Text block
= Beginning of Section =
Since I have just returned to moderating this mailing list, it's
a good time to tell you about why I am doing the work and
what my own view of the issues is. If you are just interested
in the facts and don't care about personalities, go ahead and
hit your delete key. This mail is for people who are curious
about their moderator is and the criteria that drive the list.
How I got to be moderator
There was no great search committee or democratic process
involved. Richard K. Moore started this list for Computer
Professionals for Social Responsibility and moderated it for about
three months. He knew me from some help I'd given on some
documents, and when he went on vacation I volunteered to moderate
for a while. Then we discovered that I liked doing it and that he
was busier than he originally thought, so I kept moderating until
my auto accident last November.
Still, I have some qualifications for moderator. I've been a
member of CPSR for six or seven years and helped to organize some
events in the Boston area; I've talked to many leading members and
absorbed the positions of the organization, which has spent years
developing an advanced and comprehensive position on policies
regarding the information infrastructure.
What I want from this group
You should be informed that I have high expectations for this
mailing list; there are a lot of issues I want us to cover. If
your goals and philosophy are a lot different from mine, don't
worry--my main goal is to bring together people with many
different goals and philosophies! All to have productive
discussions of the rights enumerated on our Web page.
= End of Section =
Provided data
= Beginning of Section =
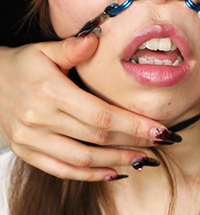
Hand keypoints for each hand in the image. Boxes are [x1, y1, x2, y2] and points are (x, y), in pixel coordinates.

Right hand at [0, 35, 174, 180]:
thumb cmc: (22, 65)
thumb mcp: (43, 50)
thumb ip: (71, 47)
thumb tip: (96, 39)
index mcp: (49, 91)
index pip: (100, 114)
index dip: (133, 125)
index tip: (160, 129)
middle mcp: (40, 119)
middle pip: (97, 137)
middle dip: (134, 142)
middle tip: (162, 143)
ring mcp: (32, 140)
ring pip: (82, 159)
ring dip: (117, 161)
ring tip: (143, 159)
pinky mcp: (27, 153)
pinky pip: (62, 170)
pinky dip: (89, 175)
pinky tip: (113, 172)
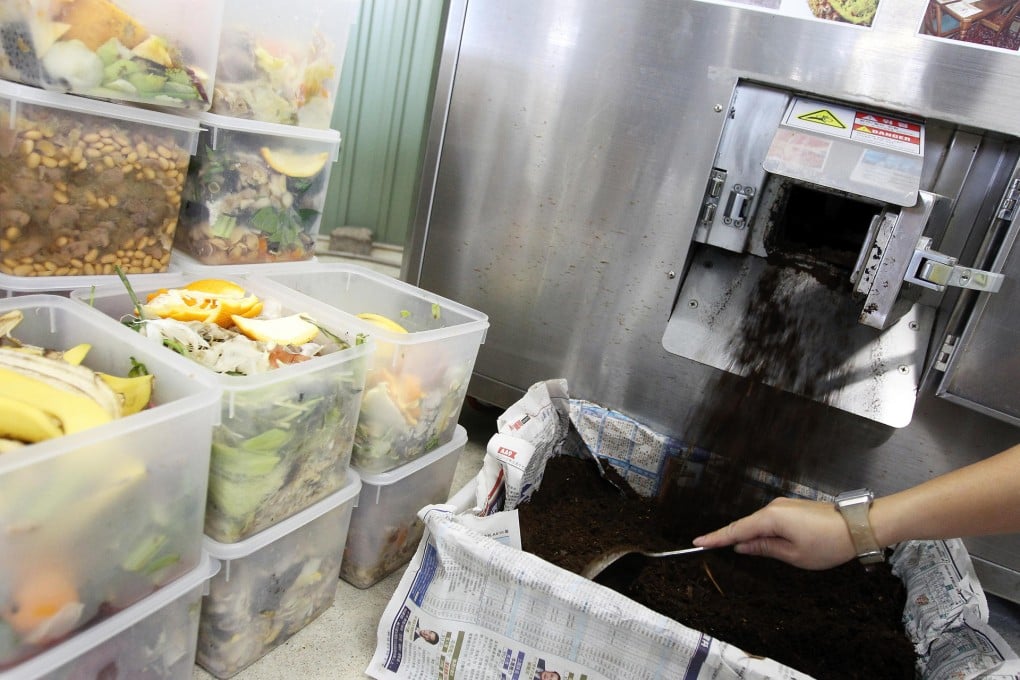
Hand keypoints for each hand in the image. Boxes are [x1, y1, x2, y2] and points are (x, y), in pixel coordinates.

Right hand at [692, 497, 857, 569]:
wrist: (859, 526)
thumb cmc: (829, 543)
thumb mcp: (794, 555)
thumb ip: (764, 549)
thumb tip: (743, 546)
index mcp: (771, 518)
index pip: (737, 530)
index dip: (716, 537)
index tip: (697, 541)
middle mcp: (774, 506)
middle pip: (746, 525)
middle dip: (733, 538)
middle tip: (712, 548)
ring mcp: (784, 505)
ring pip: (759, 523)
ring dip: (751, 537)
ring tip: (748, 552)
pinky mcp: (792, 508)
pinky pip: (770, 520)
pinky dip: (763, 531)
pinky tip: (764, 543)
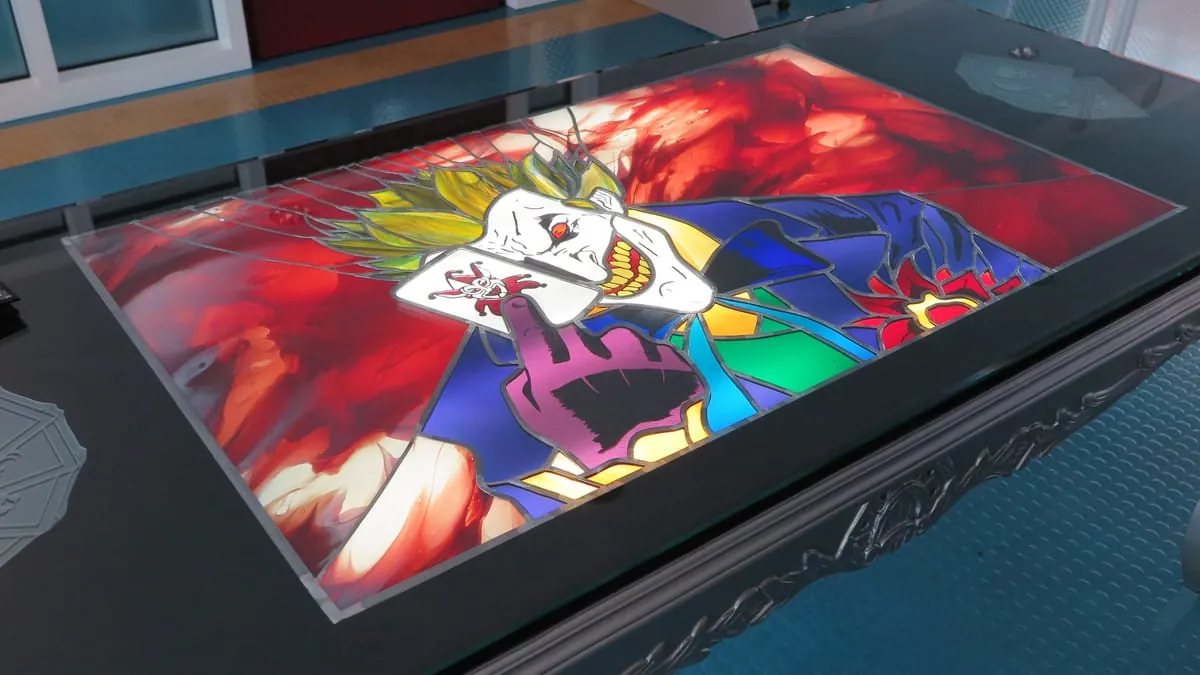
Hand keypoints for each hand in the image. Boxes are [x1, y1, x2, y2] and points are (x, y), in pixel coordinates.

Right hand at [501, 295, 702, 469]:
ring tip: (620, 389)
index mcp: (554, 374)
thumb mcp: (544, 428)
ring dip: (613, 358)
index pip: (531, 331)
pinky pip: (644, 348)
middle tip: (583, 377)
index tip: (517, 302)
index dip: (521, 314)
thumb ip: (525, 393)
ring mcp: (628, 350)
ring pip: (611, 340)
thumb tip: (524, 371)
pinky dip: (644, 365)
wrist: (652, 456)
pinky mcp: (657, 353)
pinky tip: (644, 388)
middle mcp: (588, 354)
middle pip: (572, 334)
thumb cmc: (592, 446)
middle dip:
= End of Section =
Required tasks
**A.** Copy the passage of the moderator's note above the rows from "Still, I have" to "the information infrastructure.".
**B.** Translate this sentence from the moderator's note into Spanish: "There was no great search committee or democratic process involved."

Answers to the exercises
**A.**
Still, I have some qualifications for moderator. I've been a
member of CPSR for six or seven years and helped to organize some
events in the Boston area; I've talked to many leading members and
absorbed the positions of the organization, which has spent years
developing an advanced and comprehensive position on policies
regarding the information infrastructure.

**B.** No hubo ningún gran comité de búsqueda ni ningún proceso democrático de por medio.